Thomas Collins, the museum’s director, said the institution was fortunate that Mr. Pérez, a trustee, stepped up to take a lead role in its $220 million capital campaign to bolster its endowment and construct the new building, to be completed in 2013. Mr. Pérez’s $35 million gift includes a pledge of $20 million, along with $15 million worth of Latin American art, which he collects avidly.

“He has been part of the governance and leadership of the institution,” Mr. Collins said. “He has made a major commitment of fine art to the museum. Institutions have been named for people who’ve done just one of those things.”

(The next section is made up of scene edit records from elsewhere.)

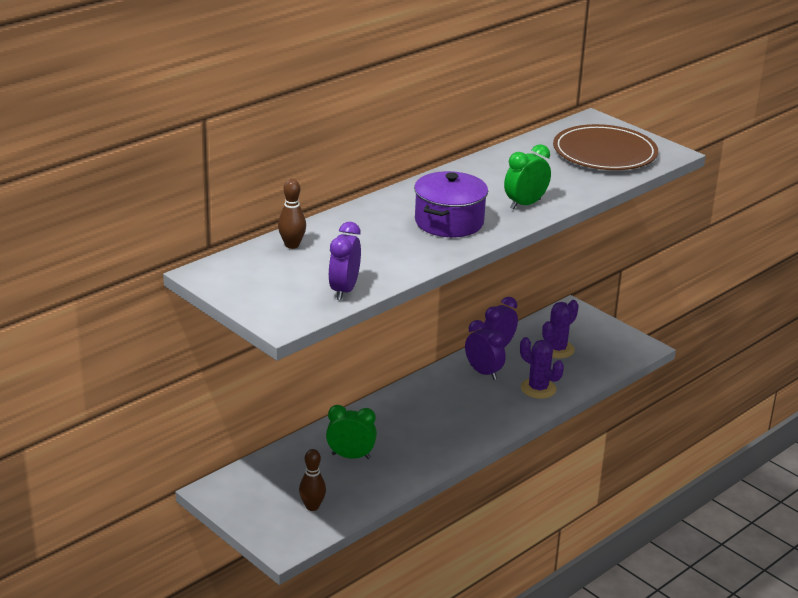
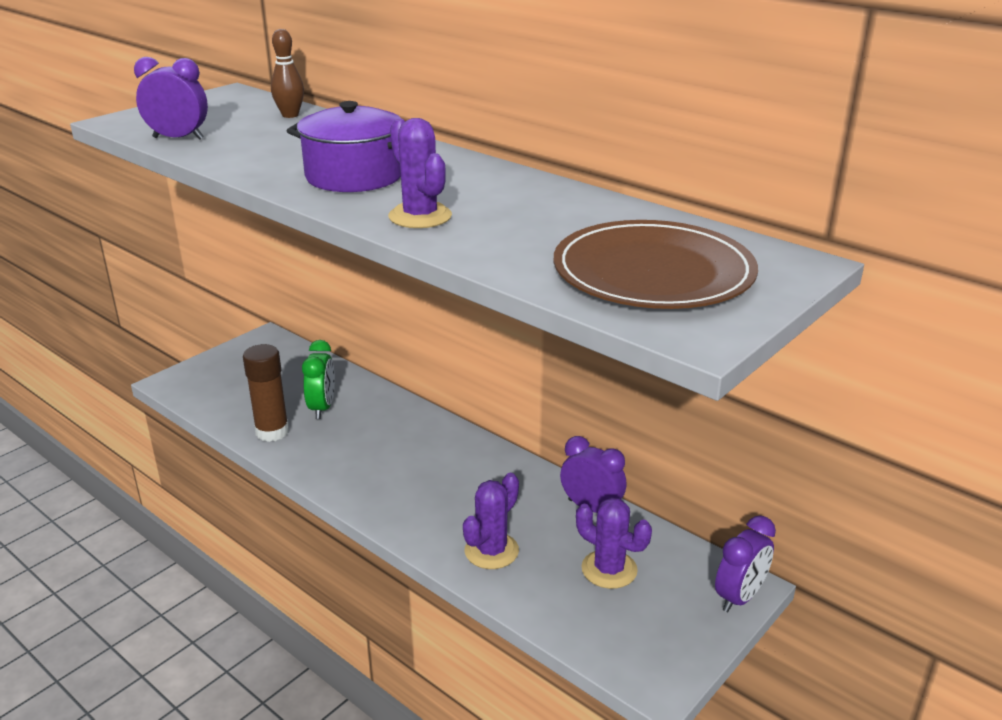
camera: 85 degrees right, 0 degrees up
brown bowling pin [299,449,326,511] -> none
purple clock [465,320,506,380] -> purple clock moved to [715,515,776,612]
green clock [504,144,551,210] -> purple cactus [388,118,452,228]
none -> brown glue stick [243,344,289,442]

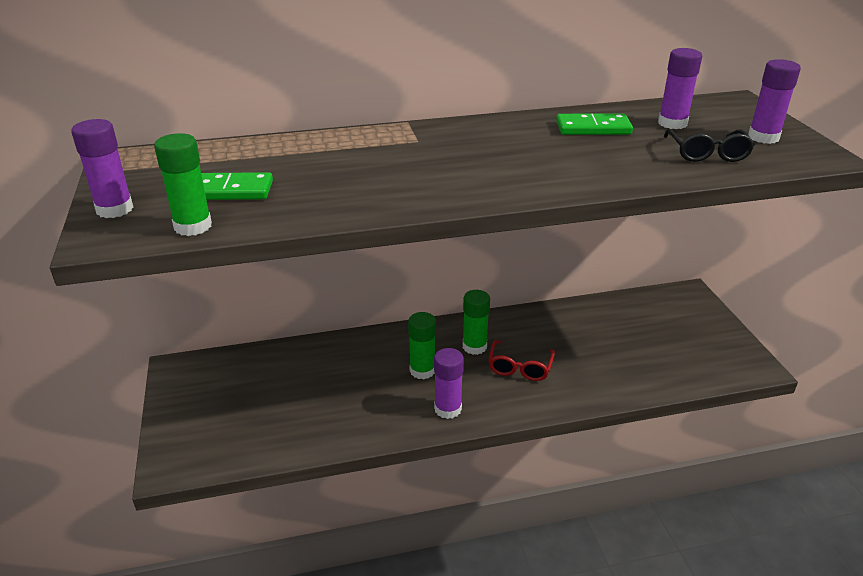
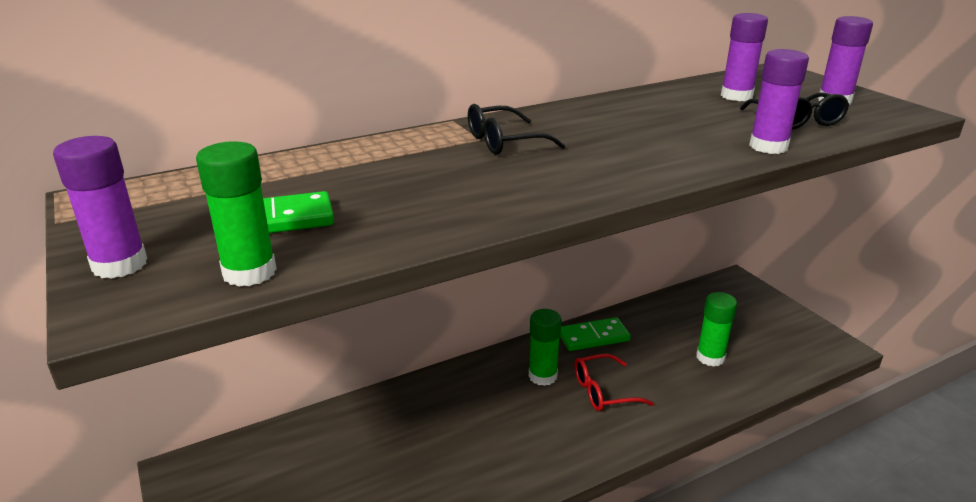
camera: 15 degrees left, 5 degrees down
green glue stick [408,312,436,380] -> green glue stick moved to [696,292,737,367]
purple glue stick [434,348,464,419] -> purple glue stick moved to [749,49,809,154]
red glasses [488,340,555,381] -> red glasses turned 75 degrees clockwise [575,354,654,411]
green domino [556,114,633,135] -> green domino moved to [560,317,631,351]
none -> black glasses [468,104,566,154]

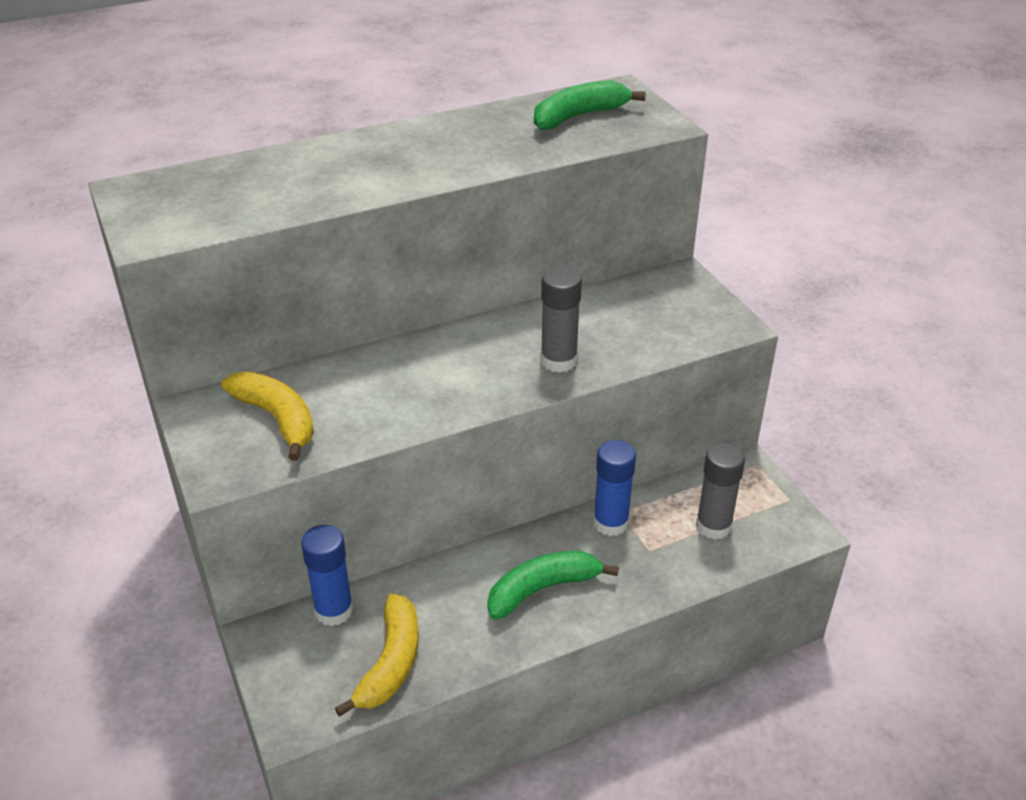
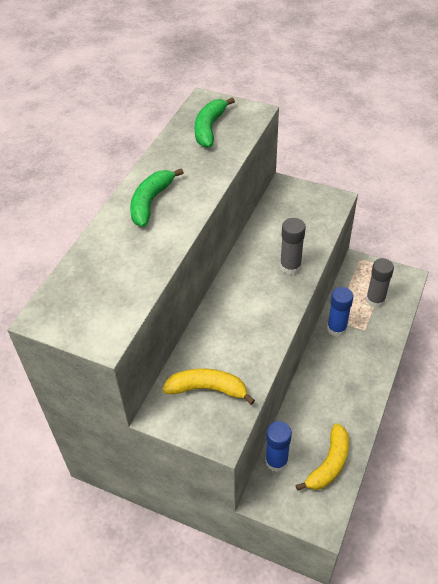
camera: 40 degrees left, 10 degrees up
yellow banana [335,594,419,717] -> yellow banana turned 60 degrees clockwise [295,423,349,491]
green banana [487,551,619,620] -> green banana moved to [130,168,184,227]

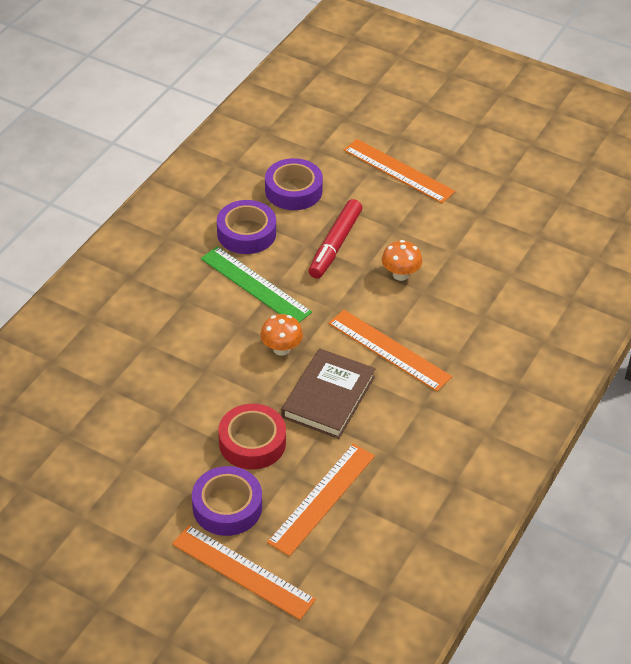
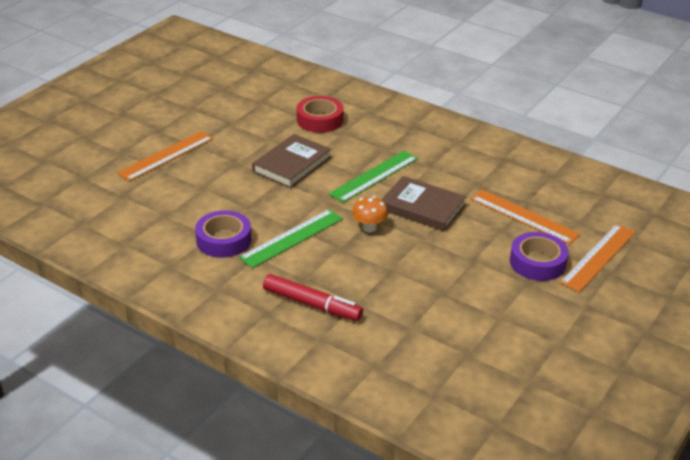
camera: 85 degrees left, 10 degrees down
red tape [218,404,286,470] -> red tape moved to [297,96,344,133]
purple tape [265,158,323,210] -> none
red marker [309,199,362,279] -> red marker moved to [263,274,363,321]
orange ruler [328,310,452,392] -> green ruler [329,151,418,203]
orange mushroom [382,240,422,281] -> brown book [252,134,331,188]

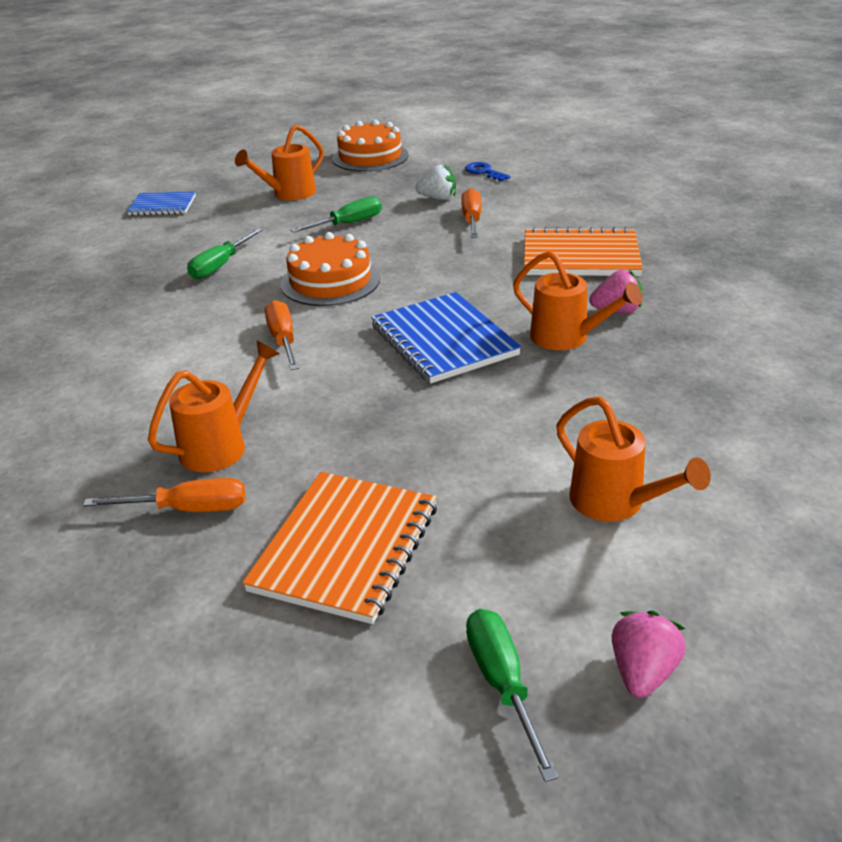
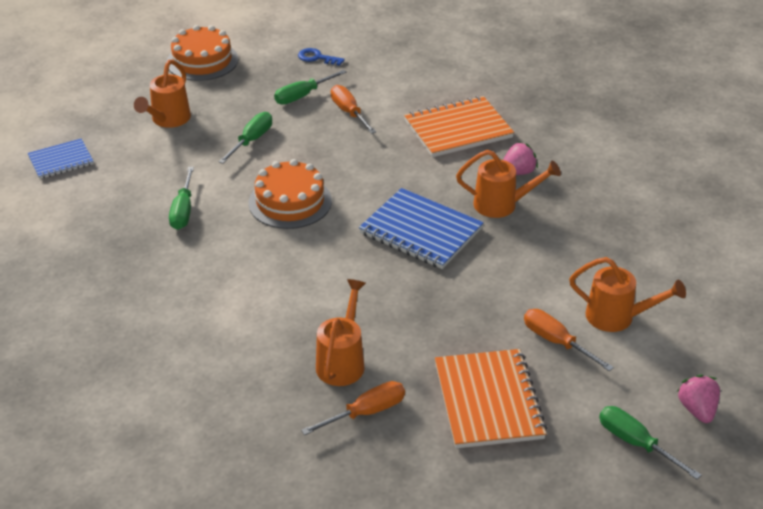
camera: 30 degrees left, 5 degrees up
orange screwdriver [265,300,299,370] -> orange screwdriver moved to [524,309,614,371]
white strawberry [416,164,456,200] -> green screwdriver [274,70,347,105]

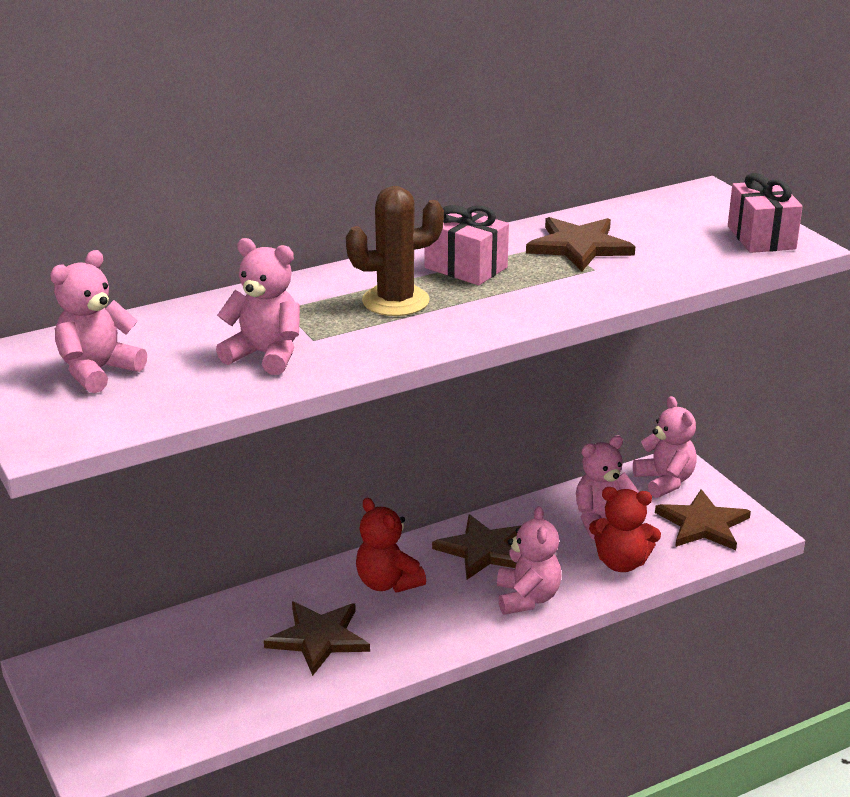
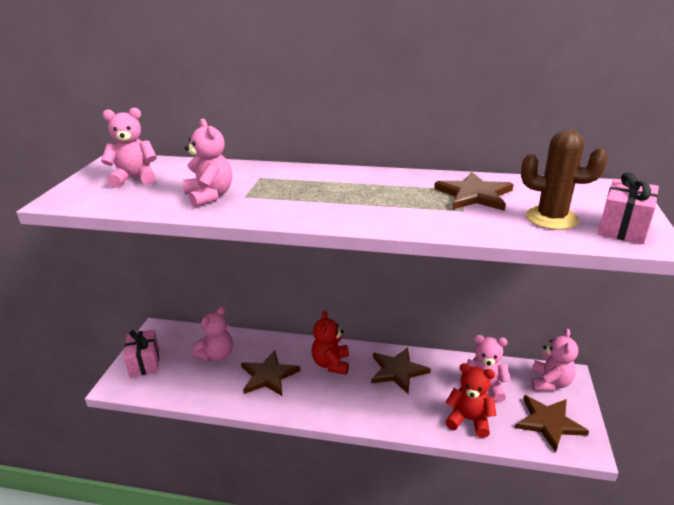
camera: 40 degrees right, 0 degrees up
brown cactus [346,186,444,316] -> brown cactus moved to [521,129,608,230]
pink gift [424,205,509,285] -> pink gift moved to [124,329,159,377]
pink teddy bear [497,506,561,615] -> pink teddy bear moved to [193,306,233,362]
red teddy bear [589,487,661,572] -> red teddy bear turned 150 degrees clockwise [445,363,496,438]

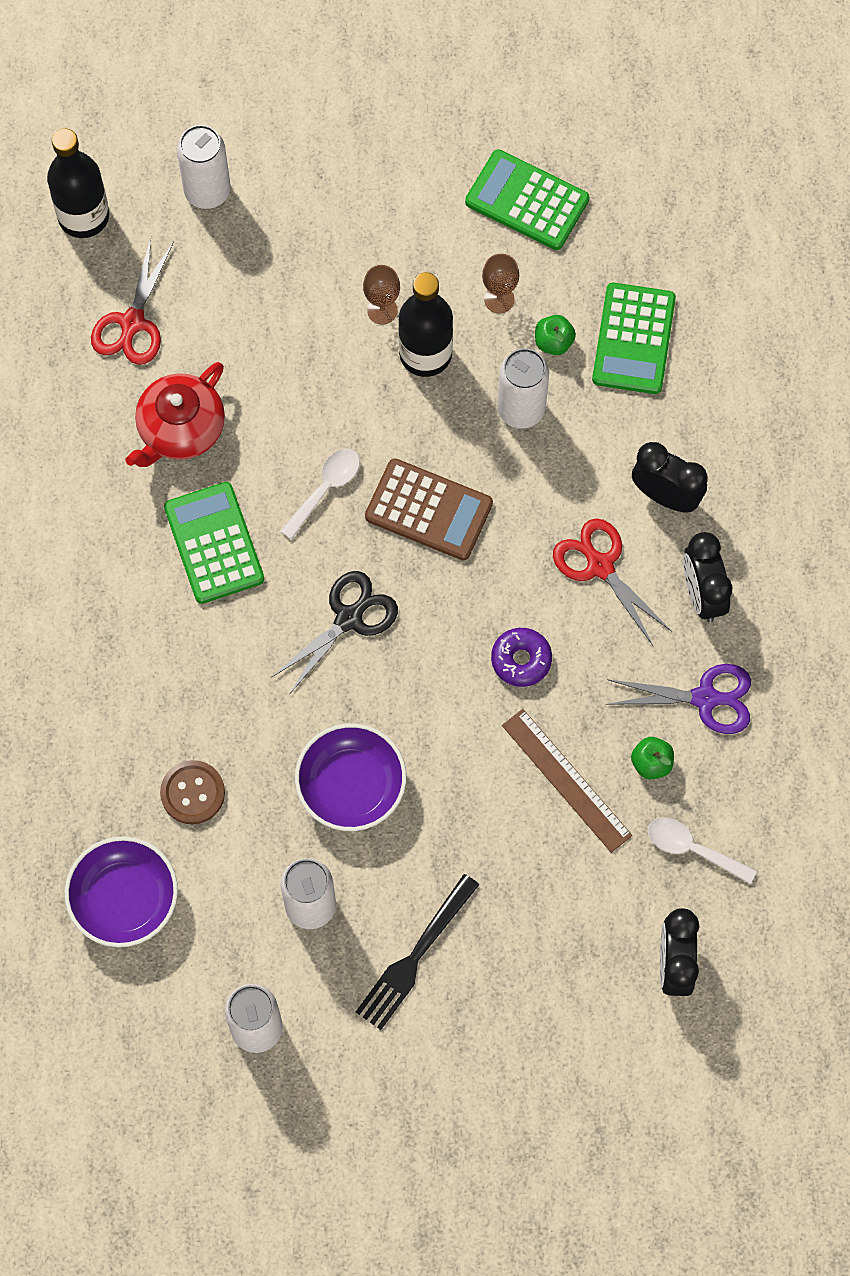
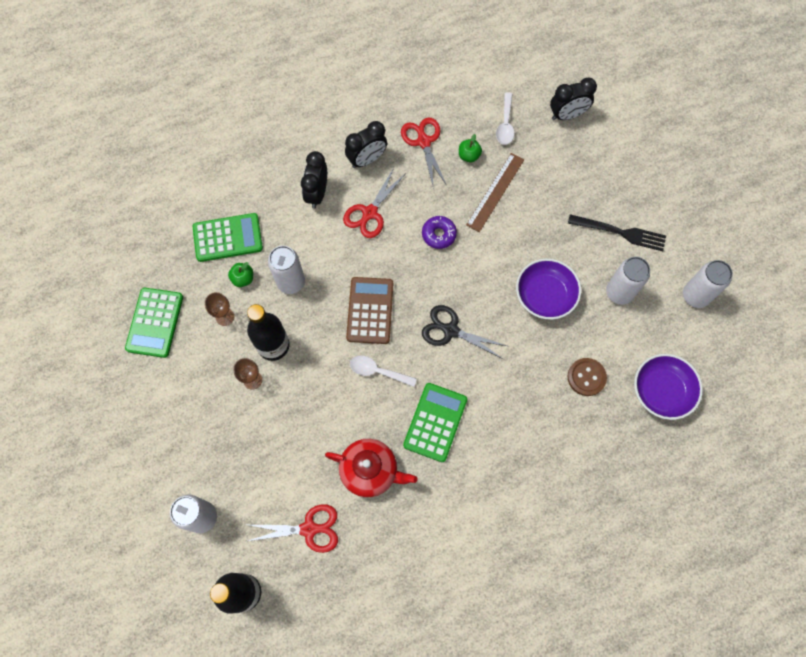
camera: 110 degrees left, 0 degrees up
green calculator [164,482,264,604] -> green calculator turned 150 degrees clockwise [403,383,467,462]
purple scissors [606,664,751,734] -> red scissors [401,117,447,189]

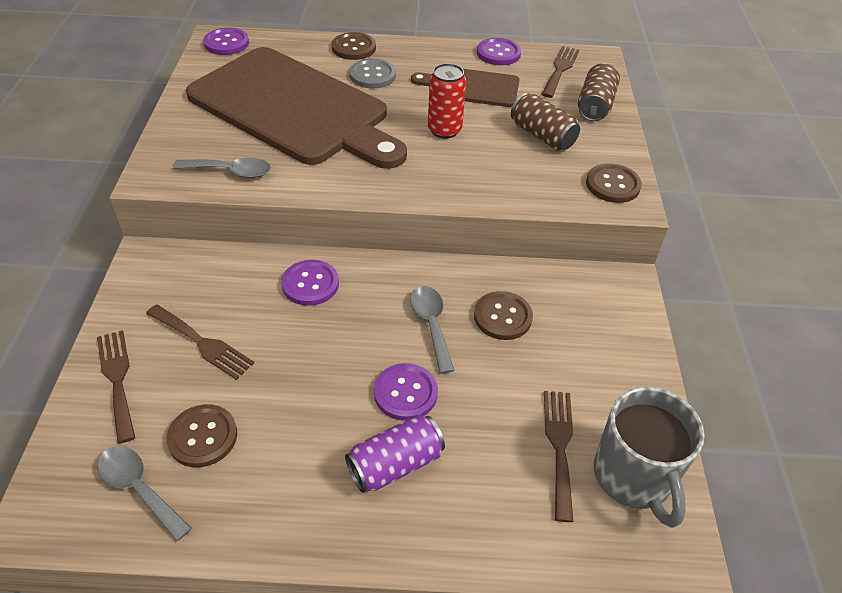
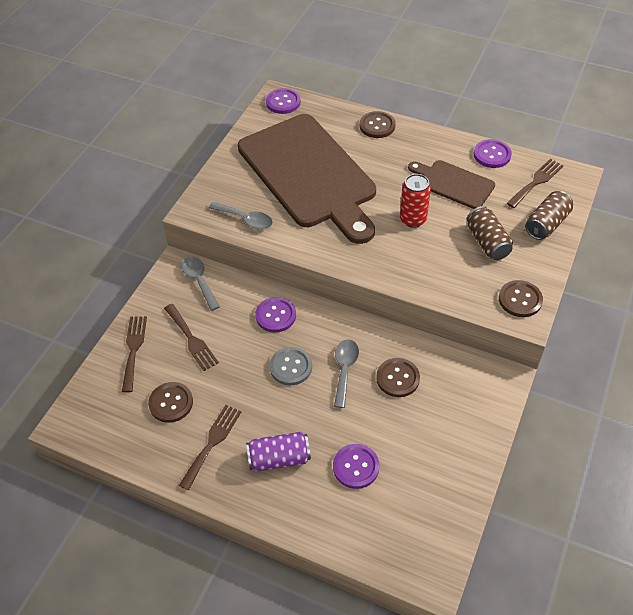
camera: 25 degrees right, 5 degrees up
grey spoon [97,446,192,542] -> grey spoon moved to [181,256,220,311]
grey button [349,59,396,89] -> grey button moved to [270,347,312,385]
purple button [374,363,438,421] -> purple button moved to [333,444,380,489]
brown fork [544,391,573,522] -> brown fork moved to [179,405,241,490]
grey mug [594,387,705,528] -> none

Many institutions have taken to naming just about anything — hallways, lobbies, staircases — to raise money. In Miami naming has become something of a rage. In 2008 the Carnival Center for the Performing Arts — named for the cruise line — was renamed for the businesswoman and philanthropist Adrienne Arsht after her $30 million gift. When the Miami Science Museum opens its new building in 2014, it will be renamed the Patricia and Phillip Frost Museum of Science. There is also the Frost School of Music at the University of Miami and the Frost Museum of Art at Florida International University.

Naming is often a prickly issue for an institution, since it links it to a person in the public’s mind.

Michael Kaiser, president of the John F. Kennedy Center for the Performing Arts in Washington, said that institutions have to be careful about whom they agree to be associated with. “I’m not sure anyone would want to have the Bonnie and Clyde Opera Company,” he said.

Sometimes property has to be unnamed. The Vilar Grand Tier at the Metropolitan Opera House, for example, went back to being just the Grand Tier after its benefactor, Alberto W. Vilar, failed to come through on his financial commitments.